> **Directions**
Return exactly the lines from the start of the records below through the line containing "Table 2. Adopted", both ends included, and leave out the pictures.
- Opening Delimiter -
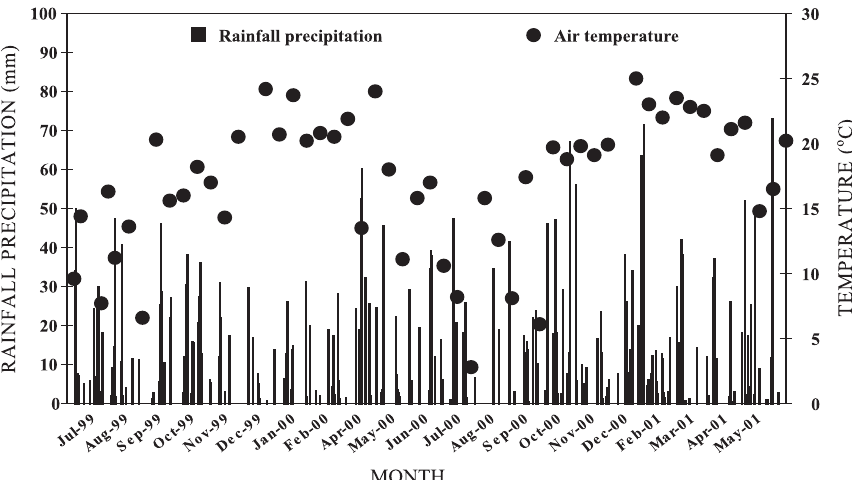
Figure 1. Rainfall precipitation and air temperature during the evaluation period of CO June 7, 1999 to June 4,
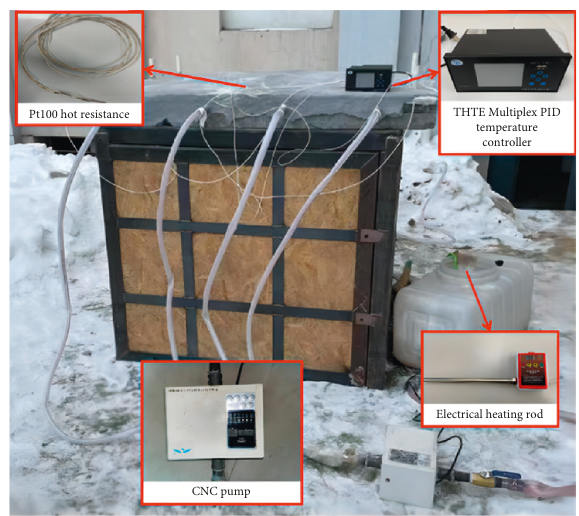
Figure 5: Overall layout of an outdoor exposure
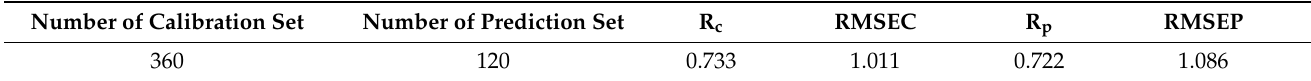
Table 2. PLSR findings for SSC of mixed apple size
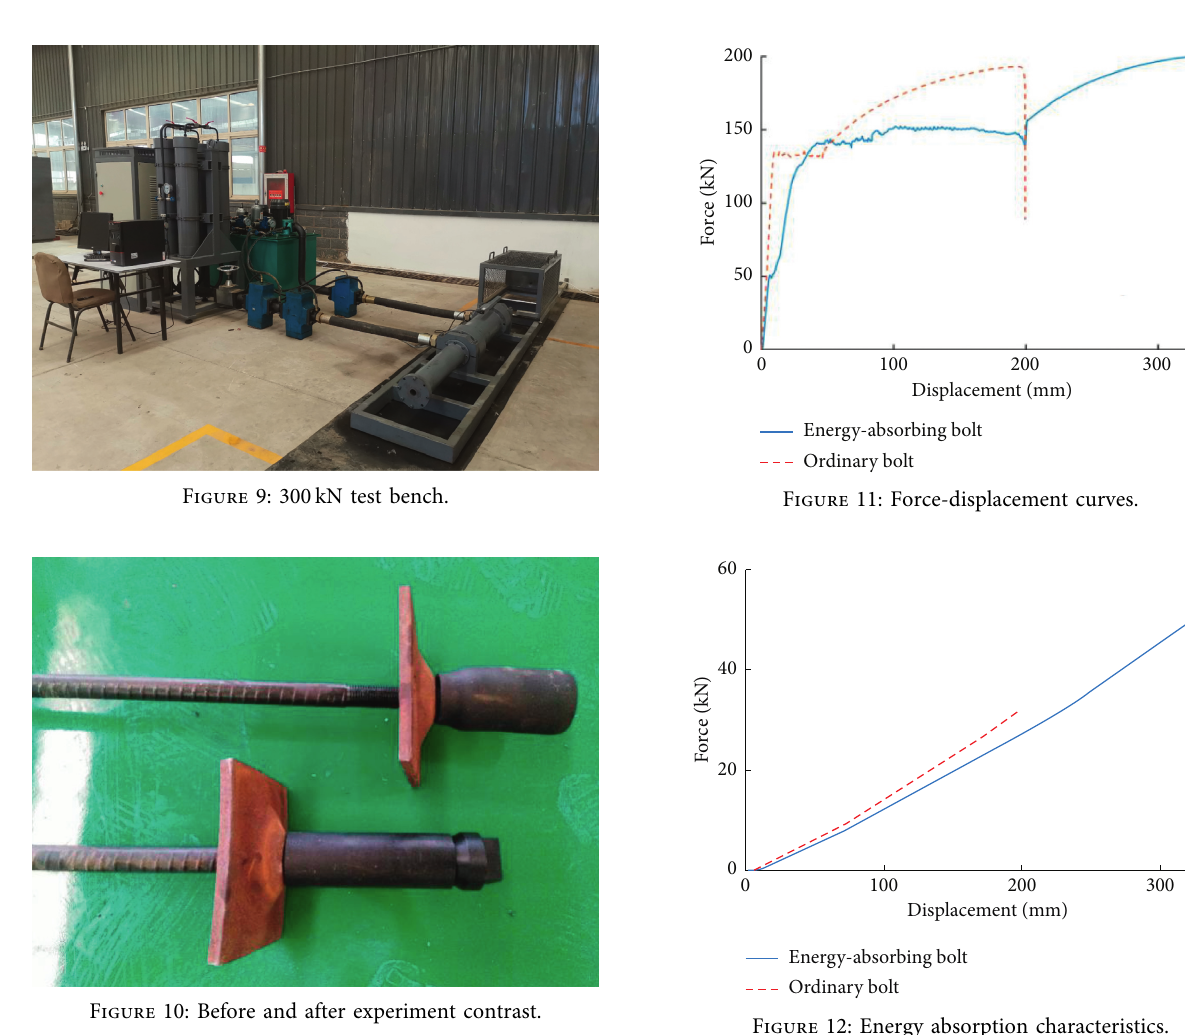
Figure 8: 600kN test bench.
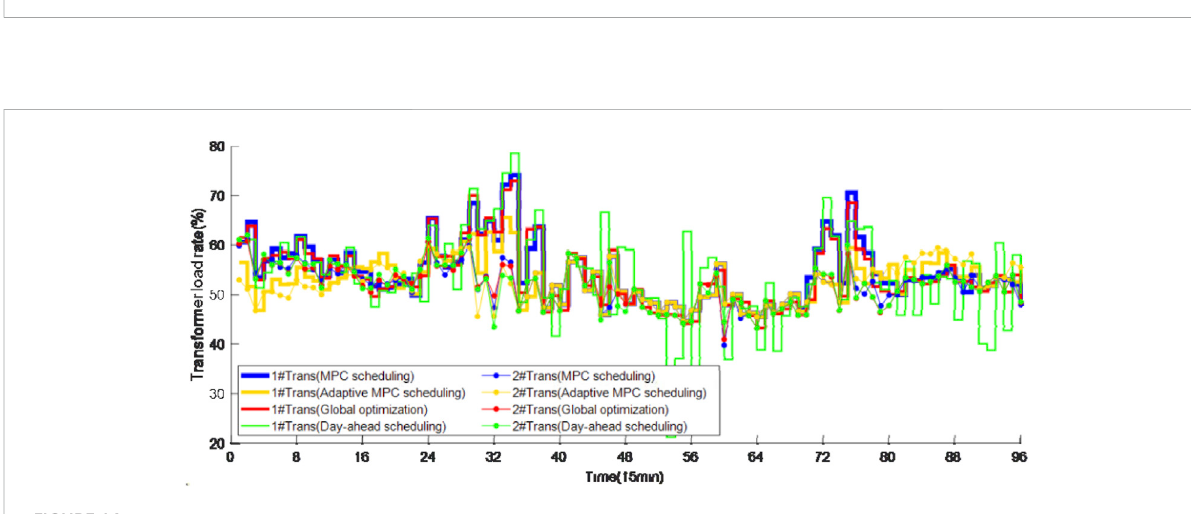
FIGURE 14 Loading rate curves of the transformers under different scheduling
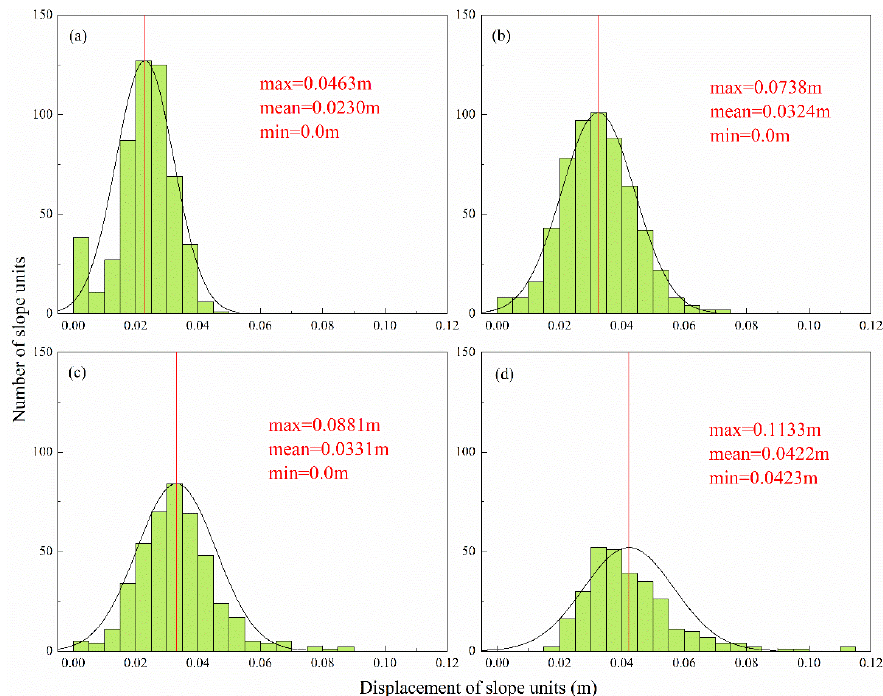
Figure 11. Distribution histogram of the number and LOS displacement values of slope units in different hazard levels: ( a ) low hazard; ( b ) moderate hazard; ( c ) high hazard; and ( d ) very high hazard. The red lines represent the average displacement values in different hazard levels.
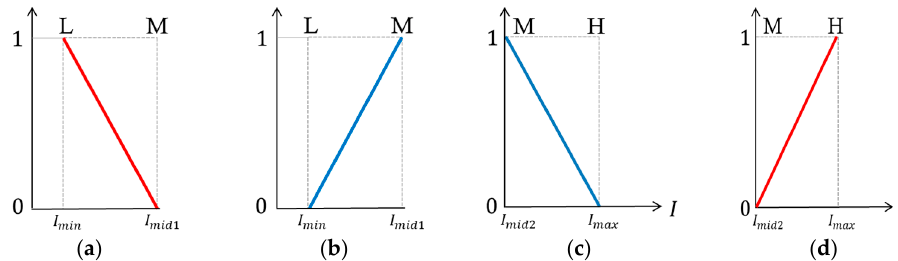
Figure 2. Fuzzy membership functions for lower and upper limits. ( a ) Lower limit (dec.), ( b ) lower limit (inc.), ( c ) upper limit (dec.), ( d ) upper limit (inc.).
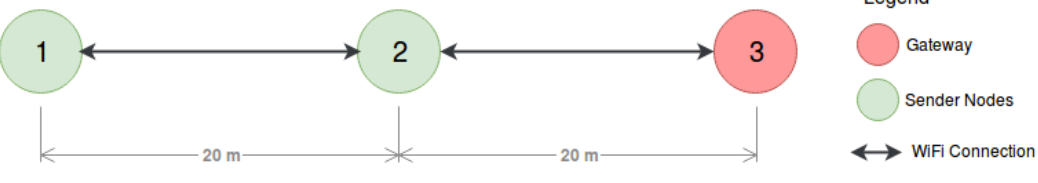
Figure 12. Aquatic Scenario A.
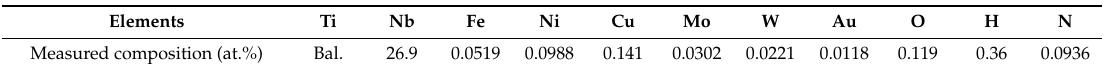
Table 1. Compositions of the Ti–27Nb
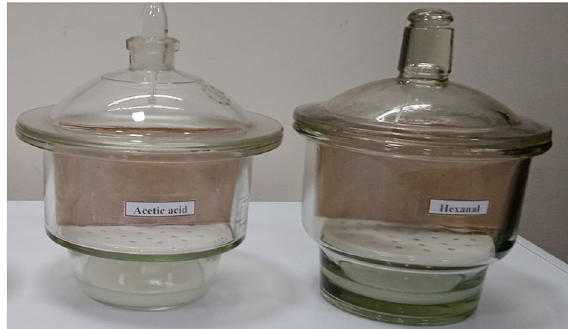
Figure1. Paper exposed to VOCs in a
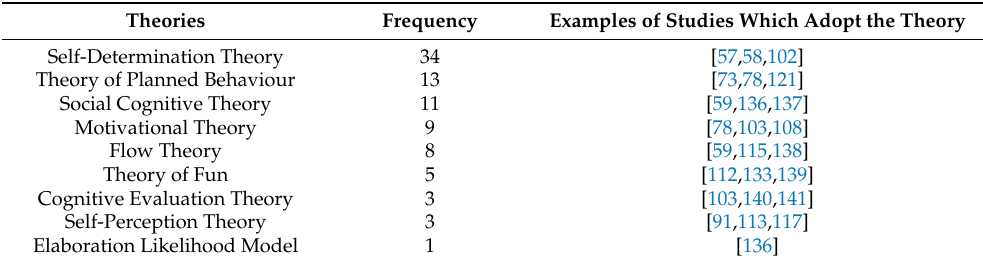
Table 2. Adopted theories and their frequencies in BCG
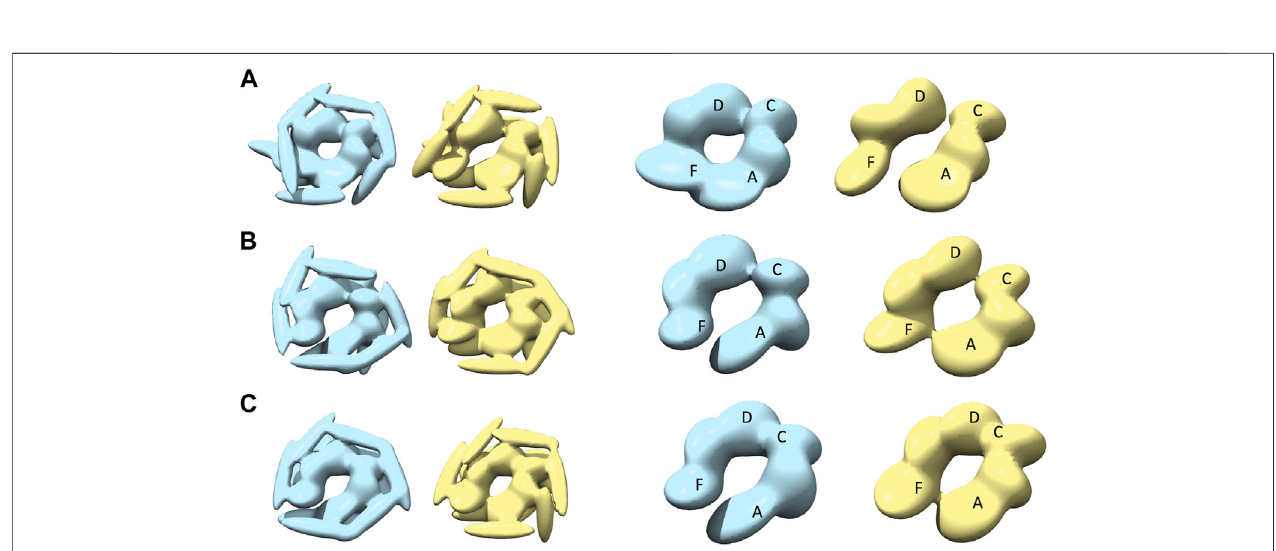
FIGURE7| ThemostconvergedmodelbetweenstructuralmodelingstartingfromR(lightblue)andS(yellow)forhalf-spiralclassAFMimages.Therows (A – C) are for AFM images 10, 11, and 12, respectively. In the third and fourth columns, only the body kernel are shown from R and S candidate solutions given in the fi rst and second columns, respectively. The chains A, F, C, and D are shown on top of the kernels.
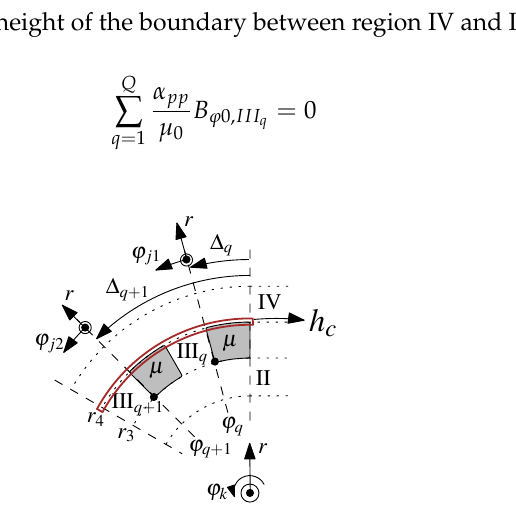
Figure 8. Geometric parameters of the pole-pieces.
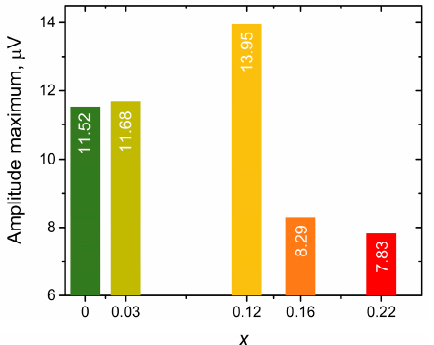
Figure 6. Dependence of the peak amplitude of the THz signal detected with GaSe:S, crystal samples on x .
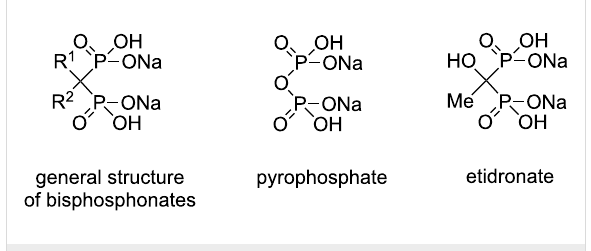
Figure 1: Structure of etidronate, pyrophosphate and general struc- ture of bisphosphonates.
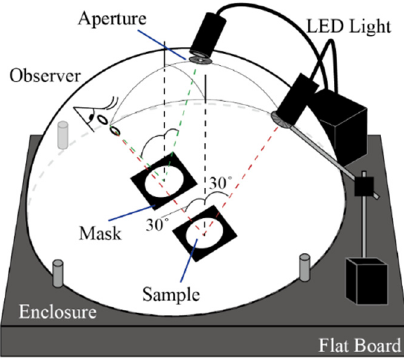
Figure 3. Experimental set up for sensory tests using a point light source.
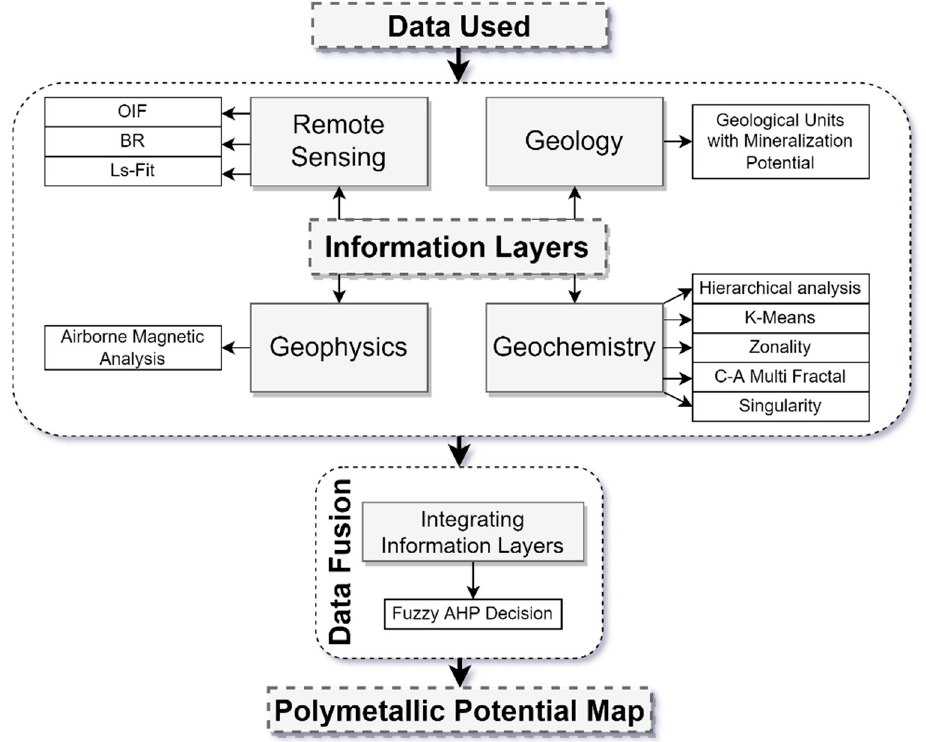
Figure 4. Flowchart of the methodology used in the present study.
- Closing Delimiter -
> **The answer**
Figure 1. Rainfall precipitation and air temperature during the evaluation period of CO June 7, 1999 to June 4,
Figure 5: Overall layout of an outdoor exposure
Table 2. PLSR findings for SSC of mixed apple size
Figure 8: 600kN test bench.
FIGURE 14 Loading rate curves of the transformers under different scheduling
Figure 11. Distribution histogram of the number and LOS displacement values of slope units in different hazard levels: ( a ) low hazard; ( b ) moderate hazard; ( c ) high hazard; and ( d ) very high hazard. The red lines represent the average displacement values in different hazard levels.
Figure 2. Fuzzy membership functions for lower and upper limits. ( a ) Lower limit (dec.), ( b ) lower limit (inc.), ( c ) upper limit (dec.), ( d ) upper limit (inc.).
Figure 12. Aquatic Scenario A.
Table 1. Compositions of the Ti–27Nb
Figure1. Paper exposed to VOCs in a
Table 2. Adopted theories and their frequencies in BCG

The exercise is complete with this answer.